• [Information supplied]:
-- Opening Marker --

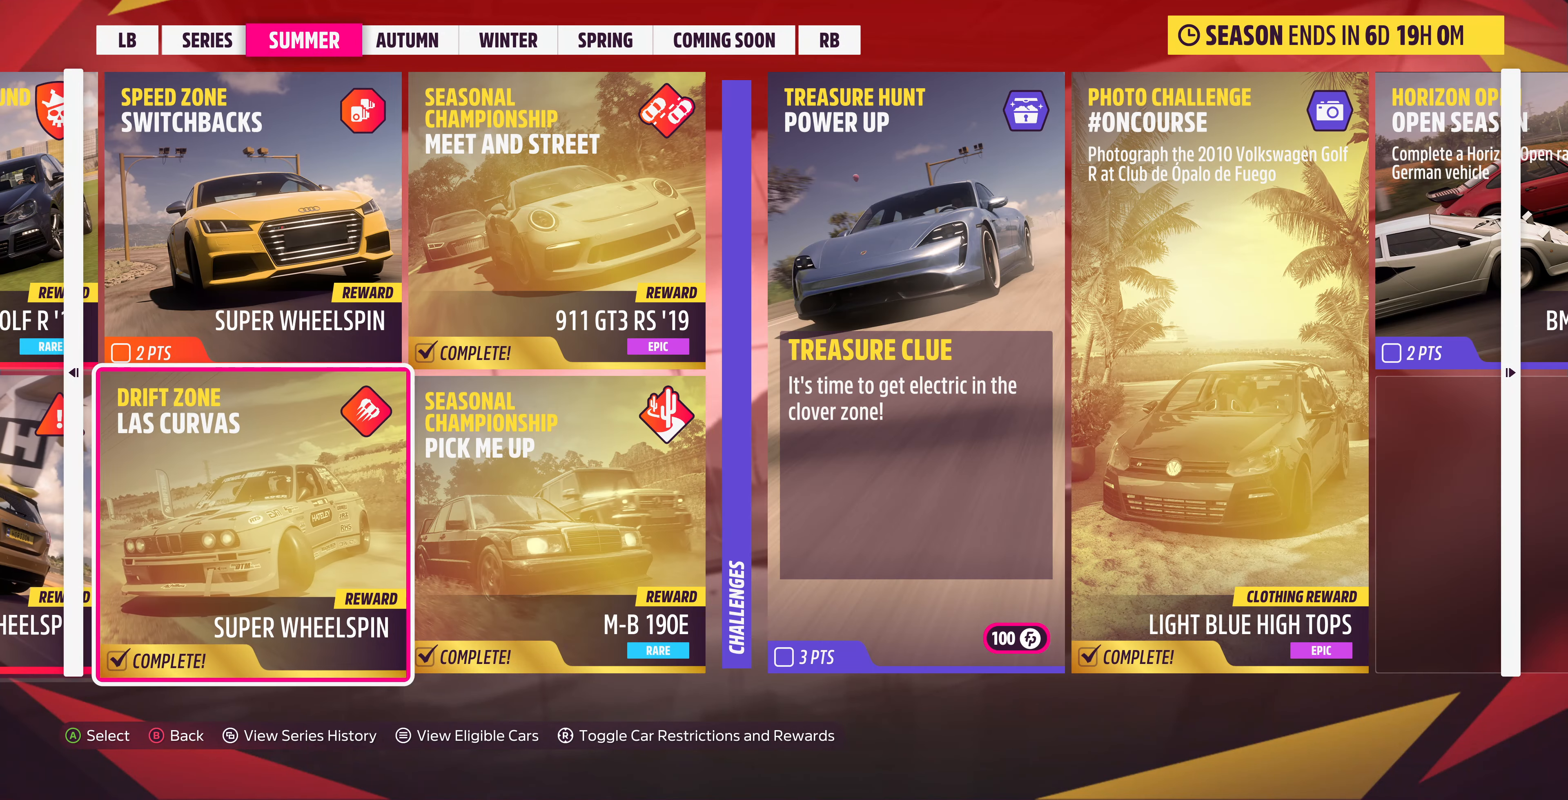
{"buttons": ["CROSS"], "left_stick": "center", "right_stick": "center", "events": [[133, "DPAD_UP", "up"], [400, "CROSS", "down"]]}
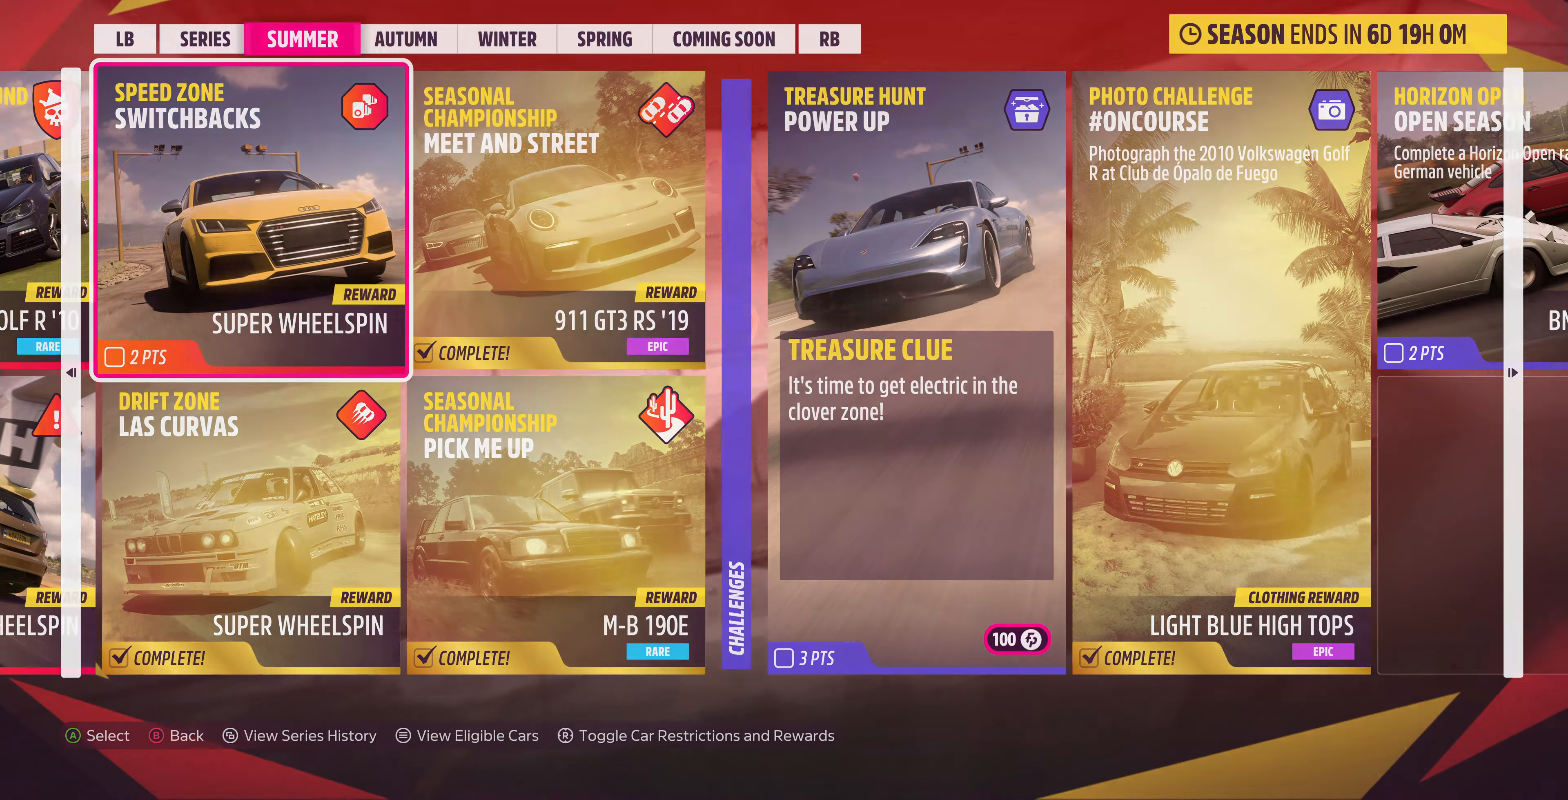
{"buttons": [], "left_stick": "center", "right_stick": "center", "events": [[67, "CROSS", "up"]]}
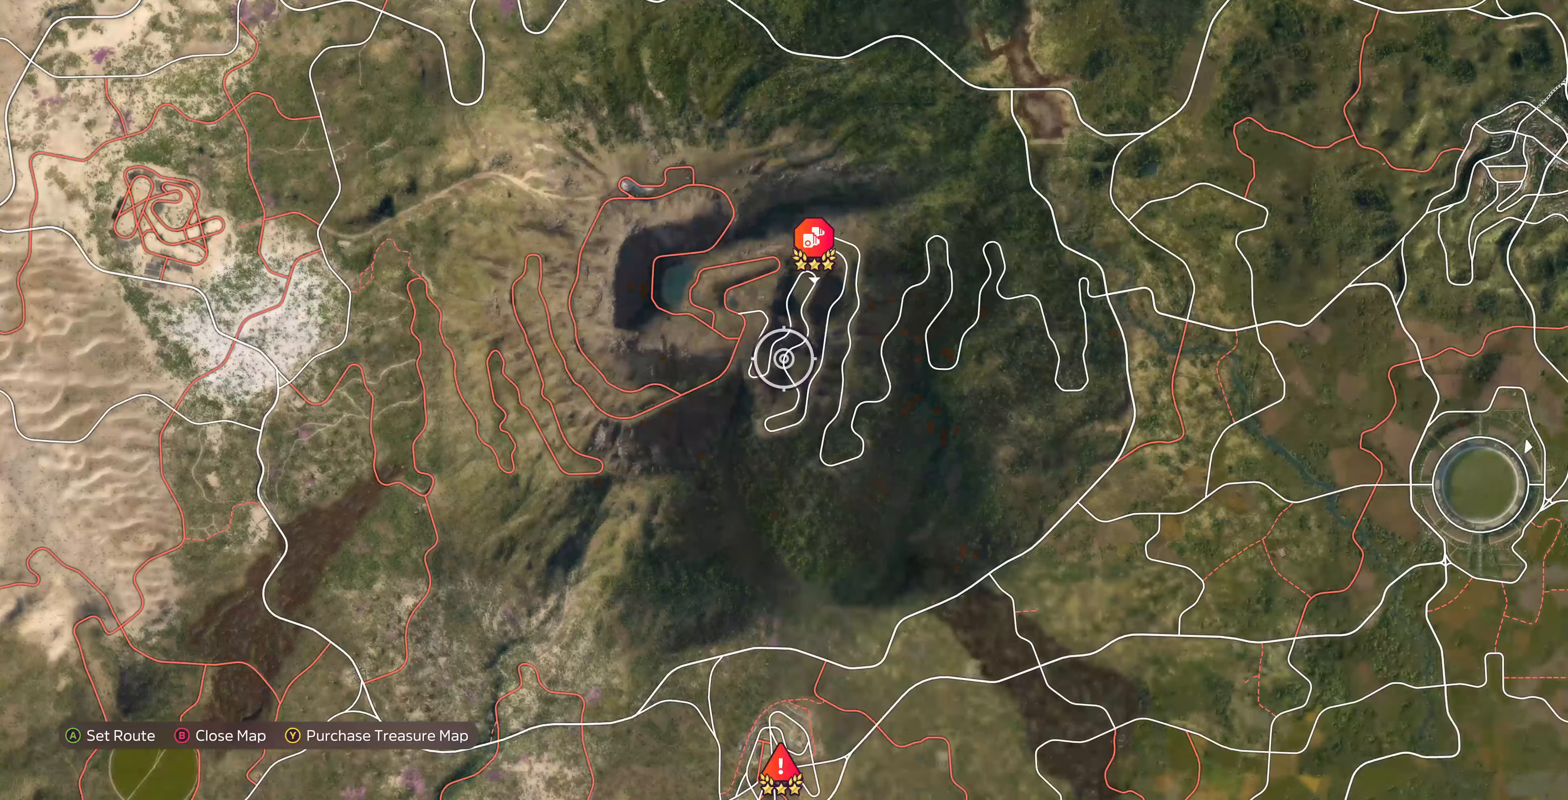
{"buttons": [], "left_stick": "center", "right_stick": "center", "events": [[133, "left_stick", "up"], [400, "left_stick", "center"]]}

-- Closing Marker --

• [Work to be completed]: The listing above must be repeated exactly, apart from the pictures.

• [Output]:
{"buttons": ["CROSS"], "left_stick": "center", "right_stick": "center", "events": [[133, "DPAD_UP", "up"], [400, "CROSS", "down"]]}
{"buttons": [], "left_stick": "center", "right_stick": "center", "events": [[67, "CROSS", "up"]]}
{"buttons": [], "left_stick": "center", "right_stick": "center", "events": [[133, "left_stick", "up"], [400, "left_stick", "center"]]}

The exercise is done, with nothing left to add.